Premier élément : l'accord lui-même. Pour l'Union européenne, quel devrait être son contenu ? Comme le Conseil l'a rappelé le 18 septembre dernier, l'accord qui entrera en vigueur en 2020 devra être « universel, juridiquement contraignant, dynamique, prévoyant un mécanisme de révision, de transparence et de vérification des engagements ».

Universel d'abord. Ce sera en effet une « première » puisque le Protocole de Kyoto - certes ratifié par 195 États - n'engageait en fait, en matière de réduction des émissions, que les 37 pays industrialisés signataires. J'ajoute que les États-Unis ne l'ont pas ratifié et que le Canada s'en est ensuite retiré...

Juridiquement contraignant ensuite : il faut en effet faire du futur « protocole de Paris » plus qu'une simple déclaration d'intentions. Soyons cependant prudent et lucide : même si son caractère contraignant était accepté par tous, le texte ne devrait pas prévoir de « sanctions » en cas de manquement d'un État partie aux obligations souscrites ou à ses propres engagements ; l'idée est davantage de recourir aux mesures de vérification, de transparence, d'obligation de rendre compte. Ces mesures donneront une visibilité à tout manquement, tant à l'égard des autres parties que de l'opinion. Enfin, certains pays - et non des moindres quant à leur niveau d'émissions - sont très réservés sur tout instrument international contraignant : États-Unis ou Chine entre autres...

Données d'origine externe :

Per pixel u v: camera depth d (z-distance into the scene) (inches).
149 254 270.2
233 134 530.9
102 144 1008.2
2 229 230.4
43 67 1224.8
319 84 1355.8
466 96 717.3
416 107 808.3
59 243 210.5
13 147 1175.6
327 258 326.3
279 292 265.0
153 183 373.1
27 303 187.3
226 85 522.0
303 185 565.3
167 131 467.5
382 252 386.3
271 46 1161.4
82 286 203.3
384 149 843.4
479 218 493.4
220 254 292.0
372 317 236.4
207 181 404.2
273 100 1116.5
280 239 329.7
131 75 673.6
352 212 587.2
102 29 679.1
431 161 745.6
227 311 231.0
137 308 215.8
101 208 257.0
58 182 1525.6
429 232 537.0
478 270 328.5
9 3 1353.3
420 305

Un accord « dynamique » aussi car il s'agit de prévoir une clause de rendez-vous, tous les cinq ans, pour actualiser les niveaux d'ambition décidés à Paris et éventuellement ajuster les engagements d'atténuation, de contributions financières et de vérification. Cette démarche reste en débat : de nombreux États ne souhaitent pas devoir remettre l'ouvrage sur le métier dès 2025, au risque de devoir accroître leurs engagements d'atténuation.

Enfin, l'accord devra comporter un régime de contrôle du respect des engagements et des règles de transparence qui permettront sa mise en oeuvre effective, et par tous, comme je l'évoquais tout à l'heure.

Sur le fond, l'Union européenne, comme la France d'ailleurs, souligne l'égale importance à donner à l'atténuation d'une part (c'est-à-dire la réduction programmée des émissions de gaz à effet de serre), et à l'adaptation d'autre part (c'est-à-dire la prévention et l'aide à la protection des pays, en particulier des plus vulnérables, contre les effets du réchauffement et les accidents climatiques qu'il provoque). Cet équilibre entre les deux notions ne va pas non plus de soi, mais il est en cohérence avec l'engagement du Fonds vert pour le climat (FVC), qui prévoit d'affecter 50 % de ses ressources à chacune des deux actions. Cet équilibre est surtout une demande essentielle des pays en développement qui en font, via le financement, une condition sine qua non de leur accord à Paris.

Deuxième élément de l'Alliance de Paris, les contributions prévues, déterminées au niveau national. C'est une étape très symbolique puisque pour la première fois on pourrait s'acheminer vers une baisse mondiale des émissions de gaz à effet de serre, à contre-courant de tout ce que nous avons vécu jusqu'à maintenant.

Cet exercice, très concret, de conception et de dépôt des contributions par chaque État s'est achevé le 1er octobre dernier. D'un côté l'exercice est un succès : au premier octobre dernier quelque 150 contributions, représentant près de 90 % des émissions mondiales ont été déposées. Malgré cela, il y a loin de la coupe aux lèvres puisque la projection de ces engagements aboutirait à une hausse de température de 2,7°/3°C au lieu des 2°C maximum visés. D'où la pertinence de la clause de rendez-vous évoquée plus haut.

Enfin restons prudents : il faut sans doute aussi relativiser la rigueur des engagements souscrits par certains pays et donc l'évaluation qui peut en être faite. Par exemple qui peut savoir comment évolueront les puits de carbone des forêts russes ?

Pour l'Union européenne, les conséquences législatives de ses propres engagements ont été ou seront bientôt tirées : la réforme du Système d'échange de quotas d'émission (SEQE) est désormais actée. L'adaptation du principe de « partage de l'effort » entre États membres pour réduire les émissions des secteurs non couverts par le SEQE (plus de la moitié des émissions) ; la révision de la législation sur l'efficacité énergétique et les énergies renouvelables. Cette mise à jour législative des engagements de l'Union interviendra en 2016.